**Task a:**
According to the piece on Alas, Poor Lady, in what year does the novel open?

**Provided passage:**
*** Block opens ***

Persephone Book No.65: Alas, Poor Lady by Rachel Ferguson

‘… Inhibited and handicapped by caste, … too proud to beg, too inexperienced to live upon their wits in a competitive age’:  in her 1939 memoir, Passionate Kensington, Rachel Ferguson offers an explanation for the plight of the impoverished gentlewomen.‘whose terrible needs every government overlooks, being apparently unable to visualize an empty larder and a coal-less grate as a condition of life suffered by any class above the labouring one.’ In Alas, Poor Lady, she tracks one downward spiral from a comfortable upper-middle class nursery, in a large Kensington house with six servants, and a butcher’s bill of £60 a quarter (a governess might expect £50 a year, a nursery maid £12), to a furnished room in Pimlico where tea must be frugally measured, and soap is a luxury.

 

'Wedding Cards' by John Everett Millais
‘Wedding Cards’ by John Everett Millais

 

Alas, Poor Lady opens in 1936, with Miss Scrimgeour and a certain Lady Mell gratefully receiving annuities from an underfunded and, unsurprisingly, unfashionable charity, ‘The Distressed Gentlefolks’ Protective Association’, clearly modeled on the Distresssed Gentlefolks’ Aid Association, founded in 1897 by Elizabeth Finn and her daughter Constance, shocked at finding one of their friends, an unwanted poor relation, virtually destitute.  ‘How does is it happen? How does it happen?’ Rachel Ferguson asks the question in the opening chapter, and shows us how, and why, and where the blame might lie. Her answer is subtle  and complex, and leads towards the conclusion which she draws in her later memoir, which, though it might shock, should not surprise us, that ‘the continuity of this neglect is made possible by the victims themselves’. This is a sad novel but it is not sentimental. Ferguson is a close observer of social mores, exposing the flaws with an acerbic wit, skilfully wrapping mordant criticism in such elegant phrasing, that some of her sentences only reveal their full force on second reading.

*** Block closes ***

**Records to use:**
*** Block opens ***

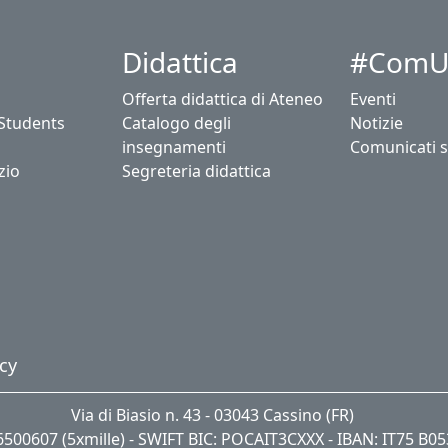
Didattica
#ComU
Offerta didattica di Ateneo
Eventi
 Students
Catalogo degli
Notizie
insegnamenti
Comunicati 
zio
Segreteria didattica
cy
Via di Biasio n. 43 - 03043 Cassino (FR)
06500607 (5xmille) - SWIFT BIC: POCAIT3CXXX - IBAN: IT75 B0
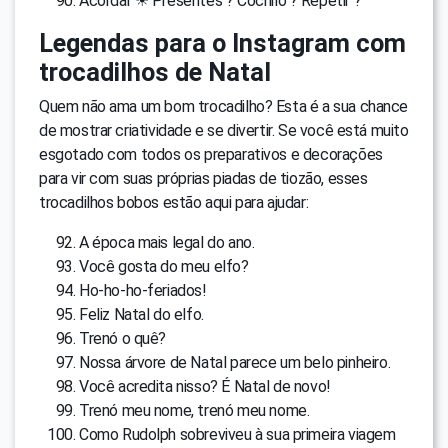
Acordar ☀ Presentes ? Cochilo ? Repetir ?
Legendas para o Instagram com
trocadilhos de Natal
Quem não ama um bom trocadilho? Esta é a sua chance
de mostrar criatividade e se divertir. Se você está muito
esgotado com todos os preparativos e decorações
para vir com suas próprias piadas de tiozão, esses
trocadilhos bobos estão aqui para ajudar:
A época mais legal do ano.
Você gosta do meu elfo?
Ho-ho-ho-feriados!
Feliz Natal do elfo.
Trenó o quê?
Nossa árvore de Natal parece um belo pinheiro.
Você acredita nisso? É Natal de novo!
Trenó meu nome, trenó meu nome.
Como Rudolph sobreviveu à sua primeira viagem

*** Block closes ***

**Task b:**
Please return everything in the listing from its first line down through the line containing "06500607 (5xmille) - SWIFT", both included, reproduced line for line. Leave the pictures out.

**Exercise output a:**
1936

**Exercise output b:**
Didattica
#ComU
Offerta didattica di Ateneo
Eventi
 Students
Catalogo degli
Notizie
insegnamenti
Comunicati 
zio
Segreteria didattica
cy
Via di Biasio n. 43 - 03043 Cassino (FR)
06500607 (5xmille) - SWIFT BIC: POCAIT3CXXX - IBAN: IT75 B0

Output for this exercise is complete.